The university’s student senate, faculty senate, staff lawyers and high officials passed a measure last year to move one of their confederate monuments to a confederate graveyard where it could molder with the rest of slavery’s dead leftovers. School fundraisers, like former athletics foundation head Keith Carter, joined the alumni association and others in supporting the removal of the statue of a confederate soldier.
However, the Institutions for Higher Learning board of trustees booted the proposal to remove the statute from its agenda last month, sparking outrage among students who pay $15,000 a year in tuition and housing.
Board member Tommy Duff was the one who tossed the agenda item. Duff told reporters: “Given this is a very important matter, I would like to receive a full report before we vote on such.” Whatever that means.
University of Mississippi Chancellor Glenn Boyce said he would work to fulfill the board’s request for additional information, but while he bangs away on that, Republican legislators are working hard to make removing the statue and other monuments to slavery illegal in the state.
Senator Angela Burks Hill (R). Photo courtesy of the Mississippi State Senate.
Confederate sympathizers like Sens. Mike Seymour (R-Vancleave) and Angela Hill (R-Picayune) both filed bills this session prohibiting any public entity—particularly schools and cities—from removing monuments that honor confederates’ effort to keep slavery legal in America.
As you know, we at The Lighthouse love to look to Virginia as an example of what happens when good people take back their state government and Virginia did not disappoint on the Ditch-Your-Horrible-Statues Front this month.
Republican House of Delegate member Wendell Walker (R-Lynchburg) decided this week to jab at Democrats and all their confederate monument removal stuff and submitted a bill to kick former governor and U.S. Sen. Harry F. Byrd from Virginia’s Capitol Square. Del. Walker is similar to Mississippi Republicans in that he has a predilection for rotten slavers. However, he figured he would submit a bill removing Byrd not so much because he was a staunch segregationist but because he was a segregationist and a Democrat. Gov. Byrd worked with the old, dead movement “Massive Resistance” to undermine school desegregation back in the days before racist Dixiecrats abandoned the Democratic Party for the GOP.
“If we’re going to (remove statues), then I’m going to request to remove the Harry Byrd statue. He was a Democrat and advocated for Massive Resistance,” Walker told local reporters. Oh.

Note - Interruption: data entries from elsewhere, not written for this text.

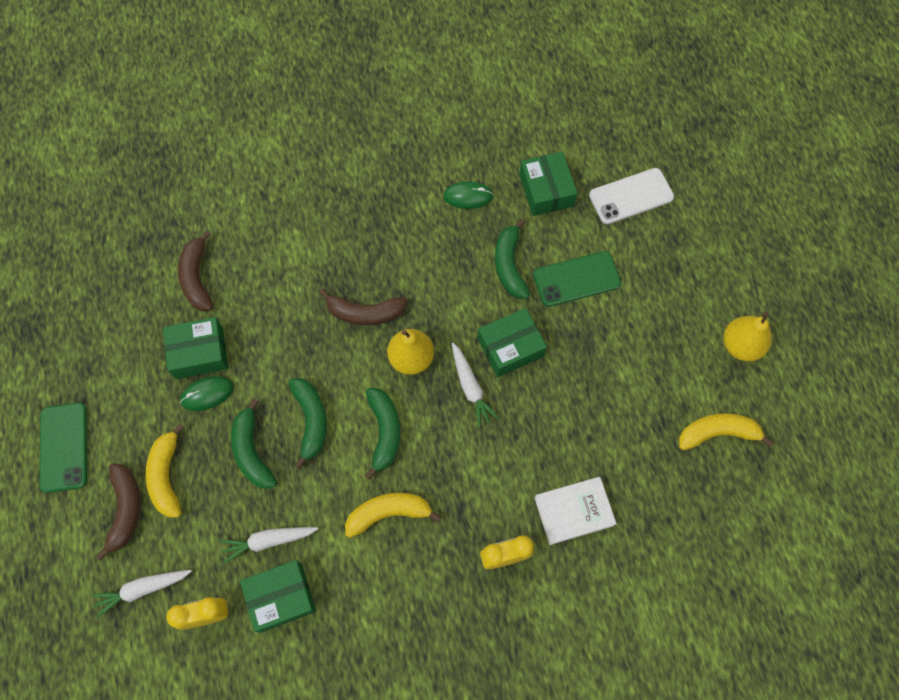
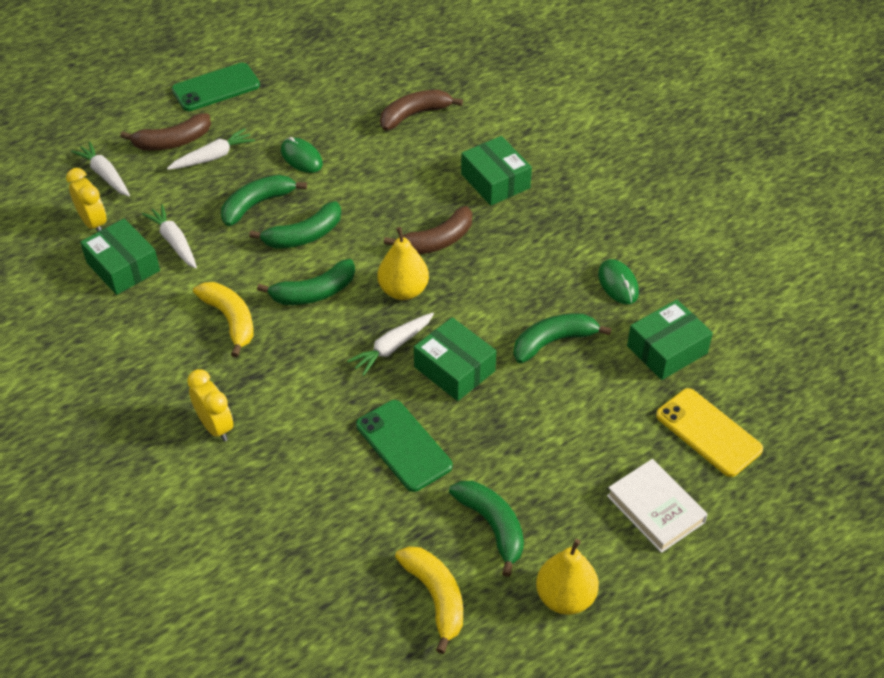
camera: 70 degrees right, 20 degrees down
yellow banana [146,423,185,518] -> white carrot [167,128,255,170]
green box [163,317,228,379] -> green box moved to [461,136,532,206]
brown banana [319,289,407,325] -> brown banana turned 105 degrees counterclockwise [384,206,472,254]
green phone [533,251,621,307] -> green phone moved to [356,400,453,492]
white book [535,477,617,545] -> white book moved to [607,459,708,553]
white phone [589,168,674,224] -> yellow phone [656,388,763,477]
none -> green banana [449,481,524,577]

The Virginia legislature, now run by Democrats after massive victories last year, were only too happy to take Walker’s bill under consideration. But, unlike Walker, they don’t share a creepy, cult-like party loyalty for old dead Democrats who were also segregationists. Newly-installed leaders quickly took him up on his dare and embraced his bill.
“I’d love to vote for the bill,” Del. Mark Sickles (D-Fairfax) told reporters. He was probably smiling when he said it.

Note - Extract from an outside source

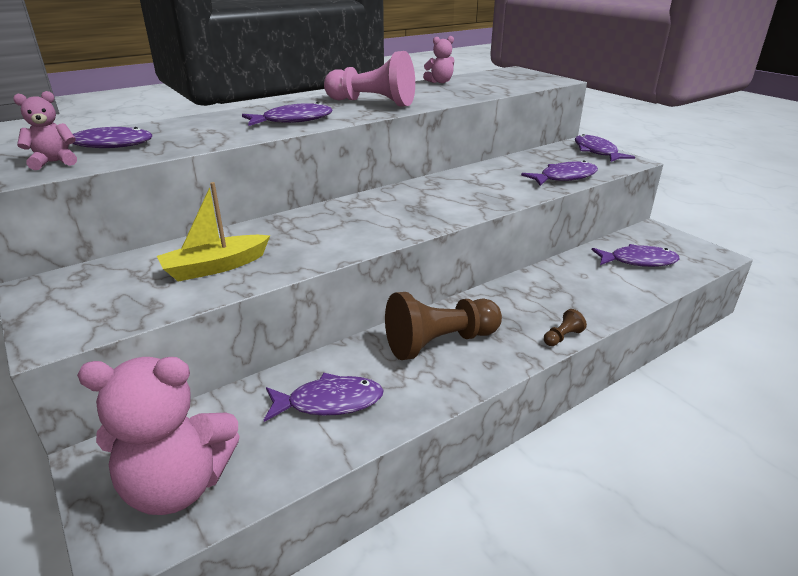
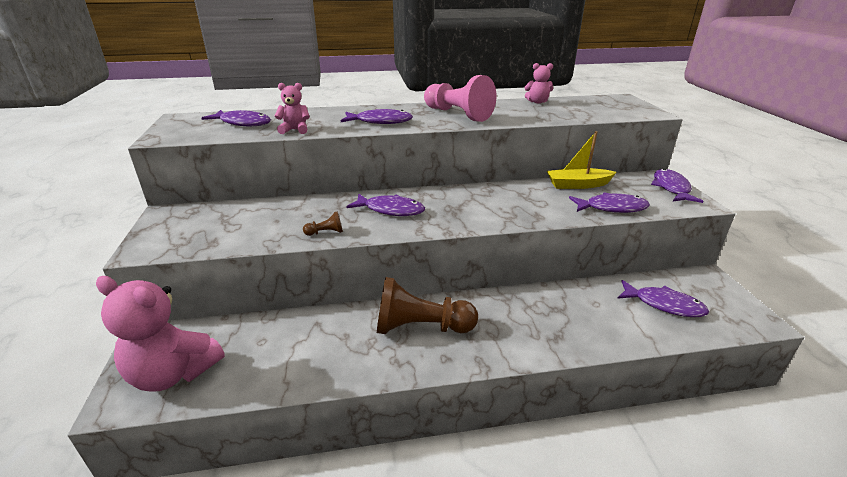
camera: 25 degrees right, 0 degrees up
pink teddy bear [13,91,77,170] -> pink teddy bear moved to [275,83,310,134]
yellow boat [157,182,270,282] -> yellow boat moved to [547,131,617,189]
purple fish [264,373,384,422] -> purple fish moved to [346,194,425,216]
brown pawn [544,309,587,346] -> brown pawn moved to [303,212,343,236]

Walker, realizing his mistake, opted last week to pull his bad-faith bill back out of the legislature.
“I think history is very important, whether it’s good, bad or ugly,” Walker now says. “I was not willing to allow the governor to have the opportunity to remove statues.”
Welp, too bad, say Democrats in charge of the Virginia House Rules Committee. They rejected his request and demanded Walker come in and explain his sudden change of heart.
“I thought he was serious and had a reason for taking the statue down, and so he put in a bill in good faith,” said House Majority Leader Charniele Herring. “… Herring, who happens to be a Black woman … just saying.
… And apparently likes to watch smart-asses squirm.